What is needed
Using the records below, write out again exactly the lines that begin at the line containing "Oui, le CPF" and end at the line containing "自分たちで考え、目標があるからこそ", and no other lines.

•••

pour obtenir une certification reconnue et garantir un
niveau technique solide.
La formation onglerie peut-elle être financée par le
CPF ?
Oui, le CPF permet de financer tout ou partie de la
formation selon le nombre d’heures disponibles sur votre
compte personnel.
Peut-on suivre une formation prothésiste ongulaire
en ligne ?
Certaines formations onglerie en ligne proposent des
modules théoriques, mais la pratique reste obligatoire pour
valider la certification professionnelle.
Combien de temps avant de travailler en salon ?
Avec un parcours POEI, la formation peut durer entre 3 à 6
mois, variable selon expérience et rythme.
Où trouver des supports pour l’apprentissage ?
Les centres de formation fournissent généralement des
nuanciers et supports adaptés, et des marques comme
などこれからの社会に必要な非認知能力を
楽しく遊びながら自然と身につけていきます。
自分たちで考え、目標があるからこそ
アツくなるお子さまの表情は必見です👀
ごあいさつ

•••

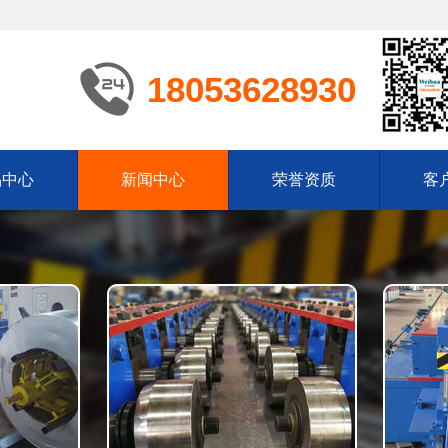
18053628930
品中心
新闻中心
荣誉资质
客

•••

Answer for this exercise
Oui, le CPF permet de financer tout ou partie de la
formation selon le nombre d’heures disponibles sur votre
compte personnel.
Peut-on suivre une formation prothésiste ongulaire
en ligne ?
Certaines formations onglerie en ligne proposent des
modules théoriques, mais la pratique reste obligatoire pour
valider la certification professionnelle.
Combien de temps avant de travailler en salon ?
Avec un parcours POEI, la formation peut durer entre 3 à 6
mois, variable selon expérience et rythme.
Où trouver des supports pour l’apprentissage ?
Les centres de formation fournissent généralement des
nuanciers et supports adaptés, et des marques comme
などこれからの社会に必要な非認知能力を
楽しく遊びながら自然と身につけていきます。
自分たちで考え、目標があるからこそ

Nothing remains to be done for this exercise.